W Zakopanem zawrzało po telewizyjnej wypowiedzi prezesa Związku Podhalan Macieja Motora-Greloka. Tutejsi działacze związku krytykują prezesa Zarządu Głównego Związku Podhalan za wypowiedź udzieloną Kronice Krakowskiej na temat Goralenvolku i za "dokopywanie" zakopiańczykom.
Jak informuje "Tygodnik Podhalański, prezes Motor-Grelok powiedział w telewizji, że "przypisywanie nam epizodu Goralenvolku jest niesłuszne.

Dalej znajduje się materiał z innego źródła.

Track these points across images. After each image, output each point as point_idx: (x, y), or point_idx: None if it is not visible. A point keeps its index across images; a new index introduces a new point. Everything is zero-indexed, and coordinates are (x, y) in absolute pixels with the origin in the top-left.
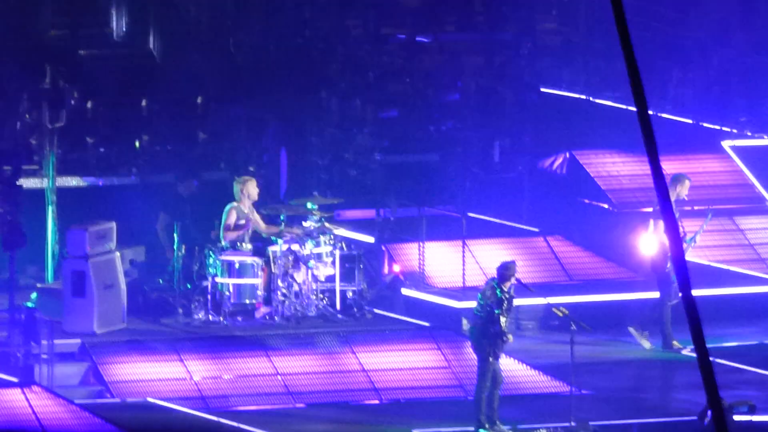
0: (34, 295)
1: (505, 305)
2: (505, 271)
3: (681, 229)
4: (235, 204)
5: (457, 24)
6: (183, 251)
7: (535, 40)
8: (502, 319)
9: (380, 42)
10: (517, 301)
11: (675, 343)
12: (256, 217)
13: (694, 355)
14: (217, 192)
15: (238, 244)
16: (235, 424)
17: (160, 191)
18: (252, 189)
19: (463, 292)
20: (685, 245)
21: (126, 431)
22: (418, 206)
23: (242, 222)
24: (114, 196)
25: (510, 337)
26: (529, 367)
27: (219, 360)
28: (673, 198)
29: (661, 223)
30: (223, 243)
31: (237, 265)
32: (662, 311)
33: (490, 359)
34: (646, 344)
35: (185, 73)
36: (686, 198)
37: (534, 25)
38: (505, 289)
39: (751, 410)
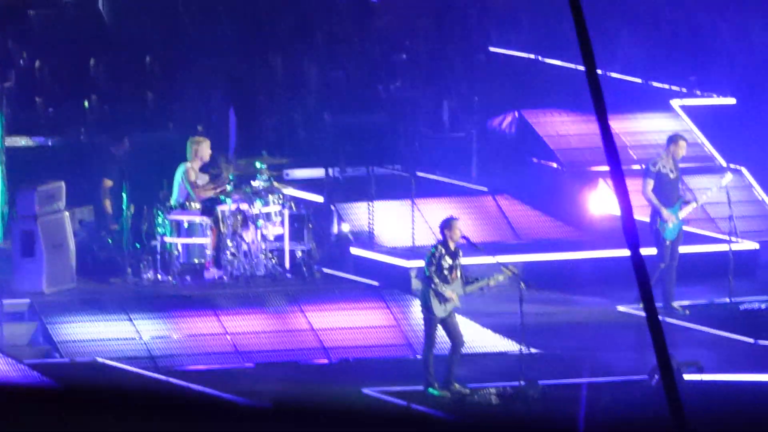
0: None
1: (434, 261)
2: (442, 226)
3: (681, 190)
4: (188, 164)
5: None
6: (131, 211)
7: (483, 1)
8: (434, 275)
9: (329, 2)
10: (465, 260)
11: (675, 304)
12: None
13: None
14: (166, 152)
15: (187, 203)
16: (184, 383)
17: (105, 151)
18: (205, 150)
19: (411, 252)
20: (684, 207)
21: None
22: (367, 166)
23: (199, 182)
24: (63, 156)
25: (451, 294)
26: (479, 326)
27: (168, 320)
28: (668, 159)
29: (649, 182)
30: (173, 202)
31: (186, 225)
32: (661, 271)
33: (430, 316)
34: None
35: (134, 33)
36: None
37: None
38: (451, 247)
39: (700, 370)
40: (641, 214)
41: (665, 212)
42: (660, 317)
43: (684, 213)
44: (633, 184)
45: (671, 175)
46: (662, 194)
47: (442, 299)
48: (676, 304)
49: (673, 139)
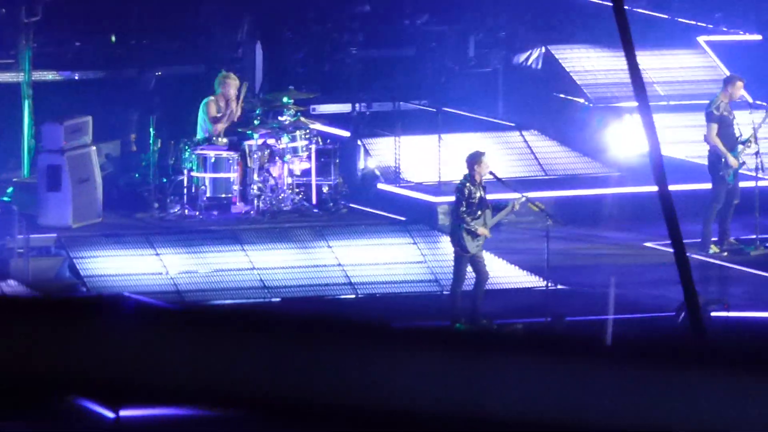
0: (9, 190)
1: (464, 196)
2: (469, 160)
3: (737, 130)
4: (212, 98)
5: None
6: (158, 145)
7: None
8: (462, 210)
9: None
10: (492, 196)
11: (713, 246)
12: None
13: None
14: (192, 86)
15: (214, 138)
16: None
17: (132, 85)
18: (230, 87)
19: (438, 187)
20: (741, 147)
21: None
22: (393, 101)
23: (220, 115)
24: (90, 91)
25: (483, 230)
26: (505, 262)
27: (194, 254)
28: (726, 99)
29: (713, 126)
30: (198, 137)
31: (212, 160)
32: (719, 210)
33: (463, 254)
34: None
35: None
36: (739, 100)
37: None
38: (478, 181)
39: (727, 307)
40: (668, 151)
41: (732, 159)
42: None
43: (741, 155)
44: (660, 120)
45: (730, 117)
46: (725, 138)
47: (474, 236)
48: (732, 239)
49: (730, 80)
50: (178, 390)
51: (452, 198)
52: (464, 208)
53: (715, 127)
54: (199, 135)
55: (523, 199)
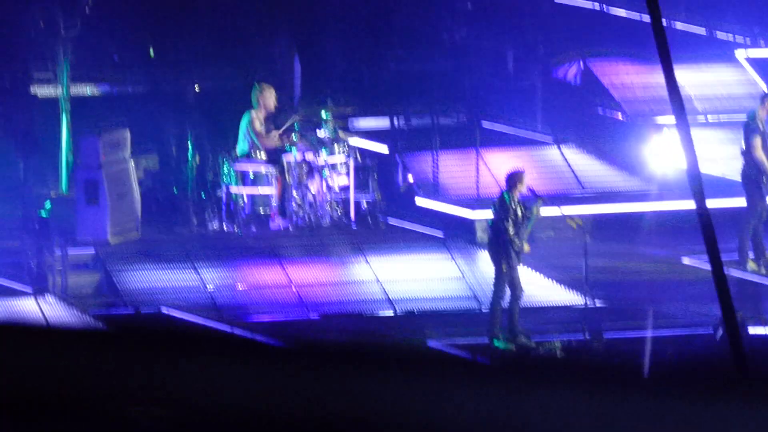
0: (47, 204)
1: (512, 215)
2: (512, 179)
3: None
4: (253, 113)
5: None
6: (197, 160)
7: None
8: (510, 229)
9: None
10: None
11: (750, 262)
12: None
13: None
14: (230, 100)
15: (252, 153)
16: (248, 334)
17: (170, 99)
18: (269, 99)
19: (476, 202)
20: None
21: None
22: (431, 115)
23: (264, 129)
24: (128, 104)
25: (525, 246)
26: (543, 278)
27: (233, 270)
28: (763, 115)
29: (757, 140)
30: (238, 152)
31: (251, 175)
32: (744, 225)
33: (504, 269)
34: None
35: None
36: None
37: None
38: (515, 198)
39: (766, 323)
40: (705, 167)
41: None
42: (725, 270)
43: None
44: (697, 135)
45: (762, 129)
46: (766, 151)
47: (517, 252)
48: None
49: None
50: (214, 410)
51: (490, 213)
52: (509, 225)
53: (759, 140)
54: (239, 149)
55: (540, 203)
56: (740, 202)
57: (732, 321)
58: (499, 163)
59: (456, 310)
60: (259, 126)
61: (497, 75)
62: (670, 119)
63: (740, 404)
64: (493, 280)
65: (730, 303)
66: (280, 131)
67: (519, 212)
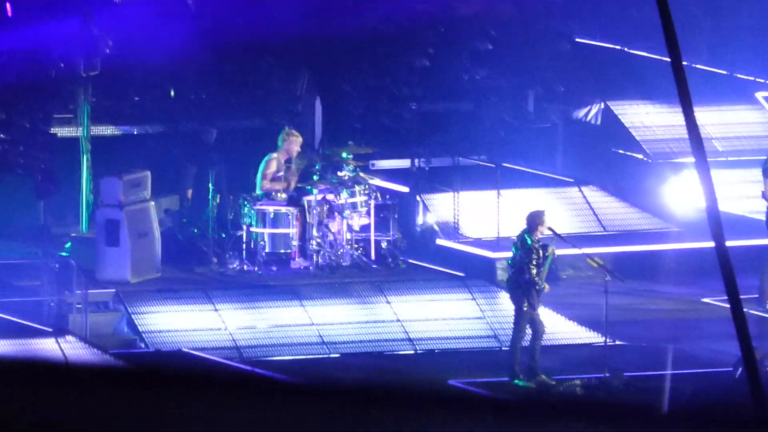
0: (68, 245)
1: (534, 255)
2: (533, 220)
3: None
4: (275, 155)
5: None
6: (218, 200)
7: None
8: (533, 269)
9: None
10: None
11: None
12: (292, 173)
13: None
14: (251, 141)
15: (273, 193)
16: (269, 373)
17: (191, 140)
18: (294, 145)
19: (497, 242)
20: None
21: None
22: (452, 156)
23: (280, 174)
24: (149, 145)
25: (546, 286)
26: (564, 318)
27: (253, 310)
28: None
29: None
30: (258, 192)
31: (272, 215)
32: (765, 263)
33: (525, 309)
34: None
35: (219, 20)
36: None
37: None
38: (536, 239)
39: None
40: (725, 207)
41: None
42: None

Sami zresztą ten problem rozwiązaliśmy, bo Konfederacja Tatrzańska po to powstała, aby zmazać hańbę wybryków zakopiańskich górali zrzeszonych w Goralenvolk".
Ta wypowiedź dotknęła i oburzyła zakopiańczyków. - Pan prezes powinien się trochę douczyć, poczytać podręczniki historii, wiedziałby wtedy, że więcej ludzi należało do Goralenvolku np. w Szczawnicy niż w Zakopanem - mówi oburzony Jan Karpiel Bułecka, znany zakopiański architekt i regionalista. - Nie jestem zakopanocentrykiem, ale myślę, że takie dokopywanie zakopiańczykom wynika z zazdrości i kompleksów.
- Jestem zażenowany wypowiedzią prezesa - podkreśla Andrzej Gąsienica-Makowski, starosta tatrzański, były prezes Zarządu Głównego Związku Podhalan. - Powinien być prezesem wszystkich górali w Związku Podhalan, a nie tylko tych, którzy na niego głosowali - dodaje. Gąsienica-Makowski nawiązuje tu do ostatnich wyborów prezesa Związku Podhalan, w których zakopiańczycy poparli kontrkandydata Motora-Greloka - profesora Stanisława Hodorowicza.
- Śleboda mojego ducha nie pozwala mi milczeć, kiedy kolega prezes Maciej Motor-Grelok prawie każdą swoją medialną wypowiedzią ośmiesza Związek Podhalan, ale też dlatego, że jątrzy, obraża i poniża dokonania wielu zacnych działaczy i twórców kultury Skalnego Podhala, a szczególnie z Zakopanego - powiedział Jan Gąsienica-Walczak, były prezes zakopiańskiego oddziału i członek Prezydium ZP.